> Task to complete
Turn every line of the records below into a Markdown table with two columns, Row and Text, numbering each line in order and skipping any blank lines.

-- -- --

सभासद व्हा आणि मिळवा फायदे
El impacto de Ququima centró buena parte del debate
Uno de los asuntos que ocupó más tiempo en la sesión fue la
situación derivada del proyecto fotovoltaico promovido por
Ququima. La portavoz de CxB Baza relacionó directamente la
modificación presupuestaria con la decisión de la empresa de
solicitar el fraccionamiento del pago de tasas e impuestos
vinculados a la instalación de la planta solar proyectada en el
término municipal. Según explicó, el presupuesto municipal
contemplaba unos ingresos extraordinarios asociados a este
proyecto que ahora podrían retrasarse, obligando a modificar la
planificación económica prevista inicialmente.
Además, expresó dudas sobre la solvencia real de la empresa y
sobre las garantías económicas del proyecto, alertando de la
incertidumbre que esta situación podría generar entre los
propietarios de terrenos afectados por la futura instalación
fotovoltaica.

-- -- --

> Task solution
| Row | Text |
|---|---|
| 1 | सभासद व्हा आणि मिळवा फायदे |
| 2 | El impacto de Ququima centró buena parte del debate |
| 3 | Uno de los asuntos que ocupó más tiempo en la sesión fue la |
| 4 | situación derivada del proyecto fotovoltaico promovido por |
| 5 | Ququima. La portavoz de CxB Baza relacionó directamente la |
| 6 | modificación presupuestaria con la decisión de la empresa de |
| 7 | solicitar el fraccionamiento del pago de tasas e impuestos |
| 8 | vinculados a la instalación de la planta solar proyectada en el |
| 9 | término municipal. Según explicó, el presupuesto municipal |
| 10 | contemplaba unos ingresos extraordinarios asociados a este |
| 11 | proyecto que ahora podrían retrasarse, obligando a modificar la |
| 12 | planificación económica prevista inicialmente. |
| 13 | Además, expresó dudas sobre la solvencia real de la empresa y |
| 14 | sobre las garantías económicas del proyecto, alertando de la |
| 15 | incertidumbre que esta situación podría generar entre los |
| 16 | propietarios de terrenos afectados por la futura instalación |
| 17 | fotovoltaica. |